Global warming is accelerating climate change and causing a number of serious issues. The earth’s poles are warming, which is promoting permafrost, causing glaciers to melt and oceans to rise, which is impacting sea levels, irrigation methods and land temperatures that promote erosion. Higher than average temperatures can potentially impact the growing of certain crops in terms of yields and even where they are grown. Climate change is impacting all areas of agriculture, the environment and the total ecosystem. Insect behaviors are evolving and these changes affect crops. The food manufacturing and farming industries have realized that a “new way” needs to be implemented to grow food in environments that can combat these changes.

Sustainability initiatives call for practices that maintain or improve soil conservation and improve the overall health of soil. Two processes, regenerative agriculture and precision agriculture, working in conjunction, may actually provide a long-term solution by combining environmental and farm science with technology. Regenerative agriculture goes beyond soil conservation. It is a process that looks to reverse the effects of climate change. The regenerative process focuses on restoring soil health, solving water issues, reversing carbon cycles, and creating new topsoils and growing environments.

Precision agriculture focuses on increasing the land used for farming as well as increasing the productivity of that land. It utilizes newly available IoT devices like GPS services, guidance systems, mapping tools and variable rate technologies (VRT) to optimize crop yields. These new management systems collect data that transmit valuable metrics to farmers. Every aspect of farming, from planting to harvesting, can benefit from these emerging technologies. The information about the moisture of soil, for example, is sent to a computer, which then identifies signs of health or stress. Based on these signals, farmers can provide water, pesticide or fertilizer in adequate dosages. As a result, precision farming can help conserve resources and produce healthier crops.

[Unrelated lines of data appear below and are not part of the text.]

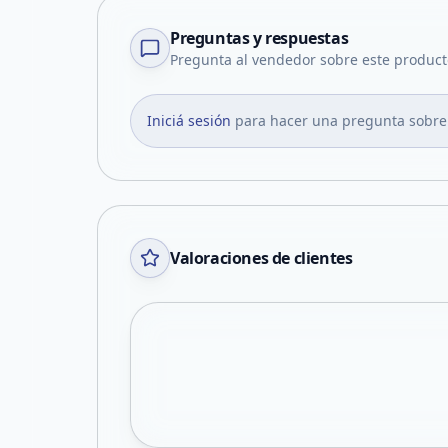
Preguntas y respuestas
Pregunta al vendedor sobre este product
Iniciá sesión
para hacer una pregunta sobre
Valoraciones de clientes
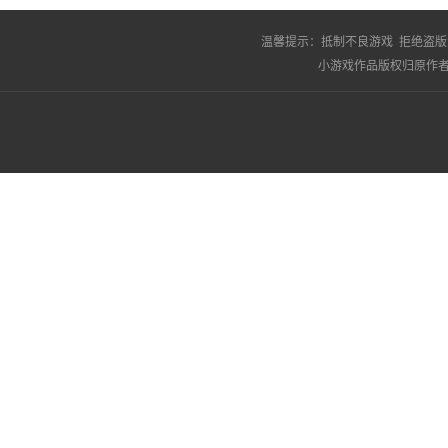
温馨提示：
抵制不良游戏 拒绝盗版
小游戏作品版权归原作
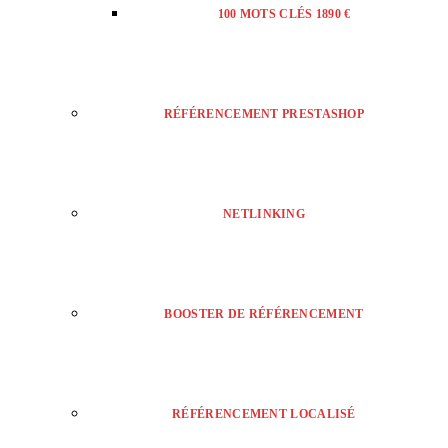
100 MOTS CLÉS 1890 €
RÉFÉRENCEMENT PRESTASHOP
NETLINKING
BOOSTER DE RÉFÉRENCEMENT
RÉFÉRENCEMENT LOCALISÉ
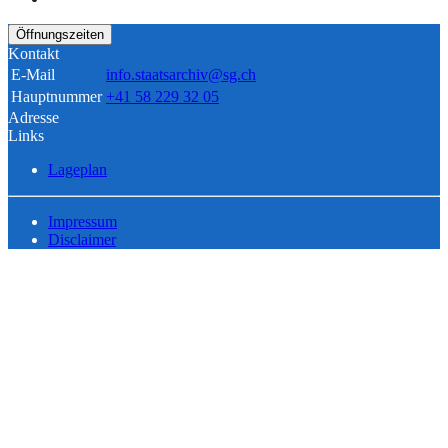
Öffnungszeiten
Kontakt
E-Mail
info.staatsarchiv@sg.ch
Hauptnummer
+41 58 229 32 05
Adresse
Links
Lageplan
Impressum
Disclaimer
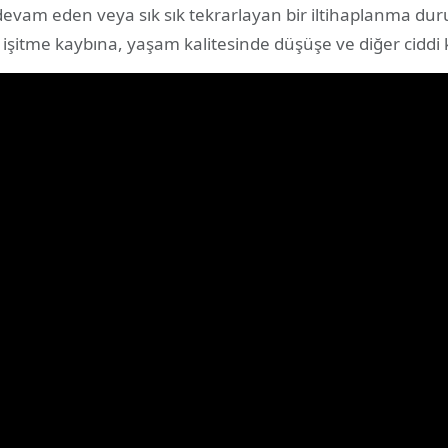
devam eden veya sık sık tekrarlayan bir iltihaplanma dur
işitme kaybına, yaşam kalitesinde düşüşe ve diğer ciddi k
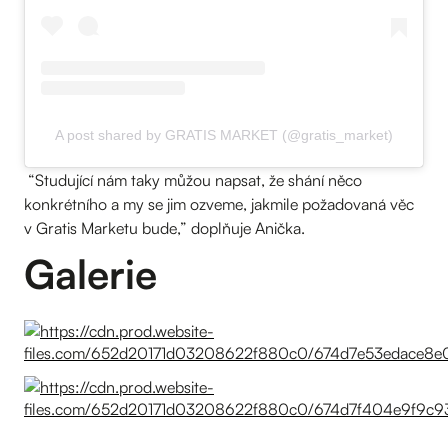
A post shared by GRATIS MARKET (@gratis_market)
“Studující nám taky můžou napsat, že shání něco
konkrétního a my se jim ozveme, jakmile požadovaná věc
v Gratis Marketu bude,” doplňuje Anička.
Galerie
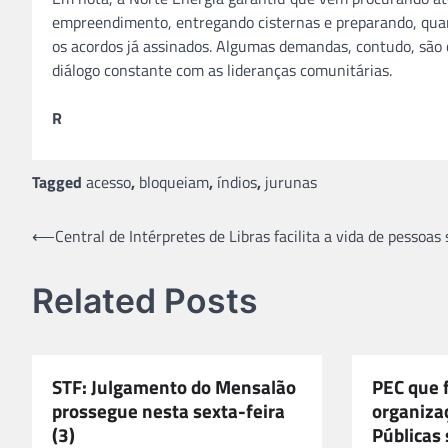
empreendimento, entregando cisternas e preparando, quan
os acordos já assinados. Algumas demandas, contudo, sã
diálogo constante com as lideranças comunitárias.
R
Tagged
acesso
,
bloqueiam
,
índios
,
jurunas
Navegação
⟵
Central de Intérpretes de Libras facilita a vida de pessoas
de
Related Posts
Post
STF: Julgamento do Mensalão
PEC que f
prossegue nesta sexta-feira
organiza
(3)
Públicas 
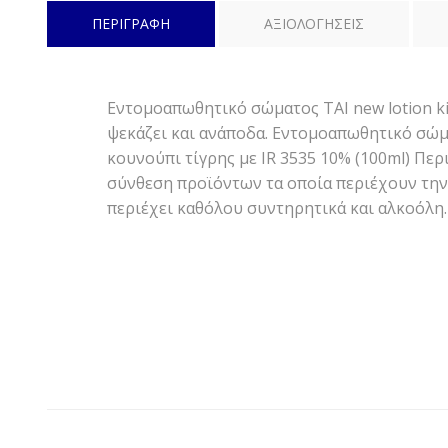
ΠΕΡΙΓΡΑΦΗ
ΑΞΙΟΛΟΓΗΣΕΙΣ
Εντομοαπωθητικό σώματος TAΙ new lotion ki
ψεκάζει και ανάποδα. Εντομοαπωθητικό σώματ
κουνούπι τίγρης με IR 3535 10% (100ml) Περ
σύνθεση προϊόντων τα οποία περιέχουν την 
περιέχει καθόλου συντηρητικά και αλκοόλη.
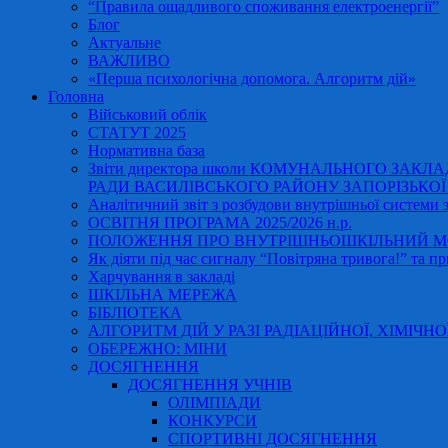
“Правила ощадливого споживання електроенергії”
Блог
Актуальне
ВАЖЛИВО
«Перша психологічна допомога. Алгоритм дій»
Головна
Військовий облік
СТАТУТ 2025
Нормативна база
Звіти директора школи КОМУНАЛЬНОГО ЗАКЛ
РАДИ ВАСИЛІВСЬКОГО РАЙОНУ ЗАПОРІЗЬКОЇ ОБ
Аналітичний звіт з розбудови внутрішньої системи за
ОСВІТНЯ ПРОГРАМА 2025/2026 н.р.
ПОЛОЖЕННЯ ПРО ВНУТРІШНЬОШКІЛЬНИЙ МО
Як діяти під час сигналу “Повітряна тривога!” та пр
Харчування в закладі
ШКІЛЬНА МЕРЕЖА
БІБЛІОТЕКА
АЛГОРИТМ ДІЙ У РАЗІ РАДІАЦІЙНОЇ, ХІМІЧНО
ОБЕРЕЖНО: МІНИ
ДОСЯГНЕННЯ
ДОСЯГНЕННЯ УЧНІВ
ОЛІМПІАДИ
КОНКУРСИ
СПОРТИВНІ ДОСЯГНЕННЯ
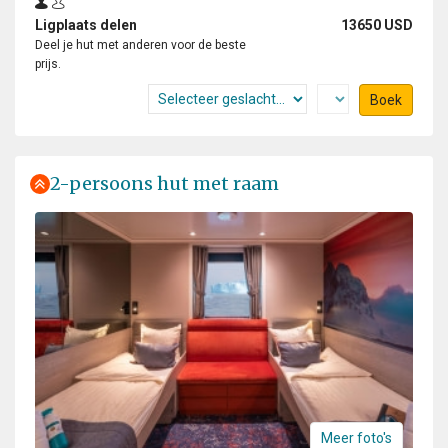
Ligplaats delen
13650 USD
Deel je hut met anderen voor de beste
prijs.
Boek
2-persoons hut met raam
Meer foto's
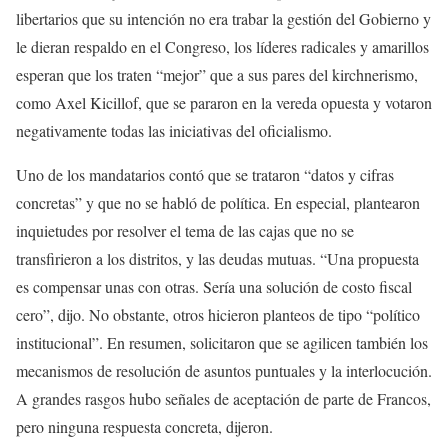
libertarios que su intención no era trabar la gestión del Gobierno y
le dieran respaldo en el Congreso, los líderes radicales y amarillos
esperan que los traten “mejor” que a sus pares del kirchnerismo,
como Axel Kicillof, que se pararon en la vereda opuesta y votaron
negativamente todas las iniciativas del oficialismo.
Uno de los mandatarios contó que se trataron “datos y cifras
concretas” y que no se habló de política. En especial, plantearon
inquietudes por resolver el tema de las cajas que no se
transfirieron a los distritos, y las deudas mutuas. “Una propuesta
es compensar unas con otras. Sería una solución de costo fiscal
cero”, dijo. No obstante, otros hicieron planteos de tipo “político
institucional”. En resumen, solicitaron que se agilicen también los
mecanismos de resolución de asuntos puntuales y la interlocución.
A grandes rasgos hubo señales de aceptación de parte de Francos,
pero ninguna respuesta concreta, dijeron.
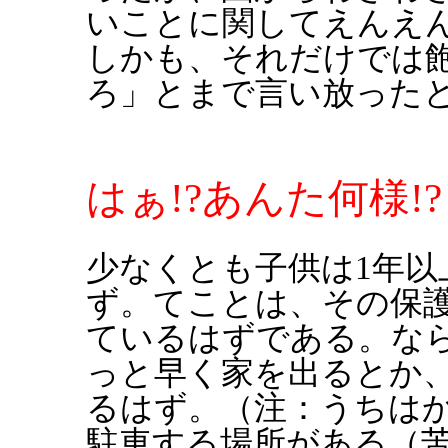
いことに関してえんえ
しかも、それだけでは
ろ」とまで言い放った
はぁ!?あんた何様!?
少なくとも子供は1年以
ず。てことは、その保
ているはずである。な
っと早く家を出るとか
るはず。（注：うちは
駐車する場所がある（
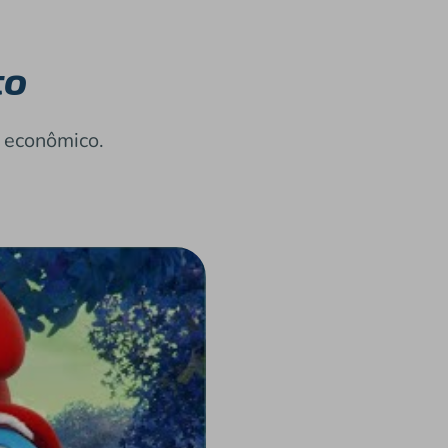
to
o econômico.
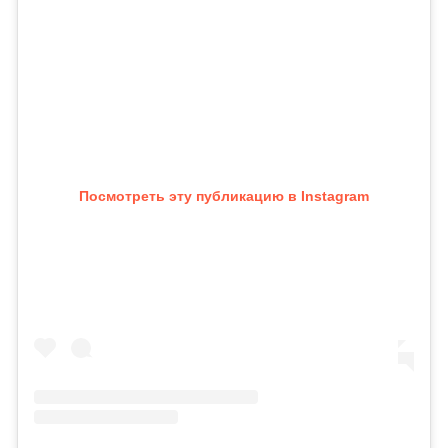
Посмотреть эту публикацию в Instagram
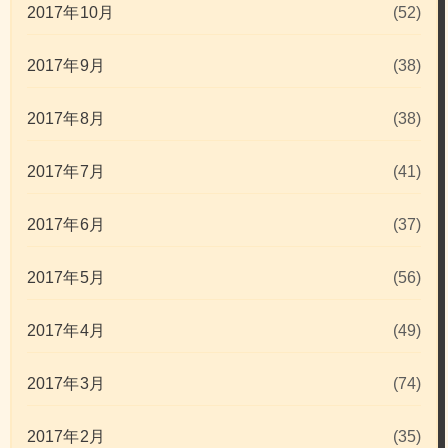
2017年10月
(52)
2017年9月
(38)
2017年8月
(38)
2017年7月
(41)
2017年6月
(37)
2017年5月
(56)
2017年4月
(49)
2017年3月
(74)
2017年2月
(35)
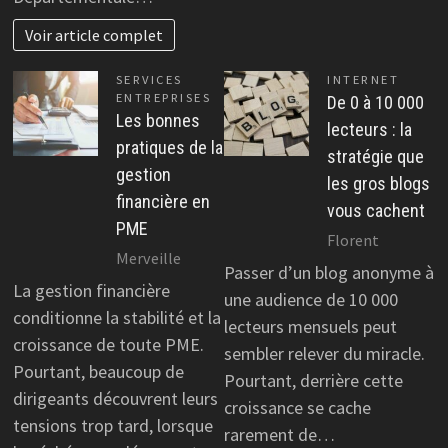
Voir article complet
SERVICES
INTERNET
ENTREPRISES
De 0 à 10 000
Les bonnes
lecteurs : la
pratiques de la
stratégie que
gestion
les gros blogs
financière en
vous cachent
PME
Florent
Merveille
Passer d’un blog anonyme à
La gestion financière
une audience de 10 000
conditionne la stabilité et la
lecteurs mensuels peut
croissance de toute PME.
sembler relever du miracle.
Pourtant, beaucoup de
Pourtant, derrière cette
dirigeants découvrent leurs
croissance se cache
tensions trop tard, lorsque
rarement de…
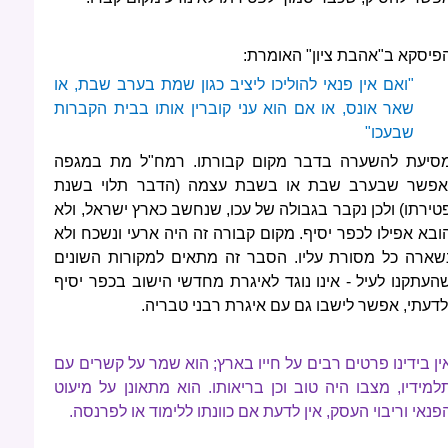
פיסקא ב"אהבת ציון" האומרת:
"ואם אין פנאי להוליכו ליציב כגון שמת בערב שבת, או
שאר אונס, או אם הוא עני קוברין אותו בבית הקברות
שבעכו"
סיעת להשערה בדבר מקום קבורתו. רמח"ל מת במגפה
אפשר שבערב שבת או בשבת עצמה (הדבר תלוי בשנת
טירתו) ולכן נקבר בגבולה של עכו, שנחשב כארץ ישראל, ולא
ובא אפילו לכפר יסיף. מקום קבורה זה היה ארעי ונשכח ולא
שארה כל מסורת עליו. הסבר זה מתאים למקורות השונים
העתקנו לעיל - אינו נוגד לאיגרת מחדשי הישוב בכפר יסיף
לדעתי, אפשר לישבו גם עם איגרת רבני טבריה.
ין בידינו פרטים רבים על חייו בארץ; הוא שמר על קשרים עם
למידיו, מצבו היה טוב וכן בריאותו. הוא מתאונן על מיעוט
פנאי וריבוי העסק, אין לדעת אם כוונתו ללימוד או לפרנסה.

Climate-smart agriculture, which is an approach to dealing with the new realities of climate change, is another smart agricultural method. Climate-smart agriculture improves agricultural systems by enhancing sustainability, which leads to improved food security. Food production has struggled to keep up with erratic weather patterns and natural resources have been stretched alarmingly thin, signaling a call for action. With this new approach, crop yields can adapt accordingly and productivity will increase.

The regenerative food system market has drawn a great deal of interest from investment groups. Initial investments have focused on water and soil reconstitution and development. Restoring soil strength reduces water usage and at the same time produces stronger and more available food sources. Underground and hydroponic versions of regenerative agriculture are also emerging.

Advanced technologies like these are making their way into the food, beverage and agriculture industries. Traditional agricultural methods are being replaced with climate-smart methods. Peripheral areas like streamlining the supply chain and optimizing manufacturing operations can receive “sustainable” benefits from these new agri-methods. The good news is that smart agricultural methods are making progress in counteracting climate change and revolutionizing farming worldwide.

Regenerative and precision agriculture are without question the leading processes and philosophies being used today to help all food industries combat climate change and other disruptors to the total food supply chain. These new technologies will continue to efficiently solve farming practices. In addition, there will be rollover benefits to food processors and manufacturers who will now have improved access to data. This will enable better communication, and improved traceability at all levels of the supply chain and throughout operations, distribution and procurement. This data will allow all involved in growing and producing food to communicate better and enable society to adapt to these changes.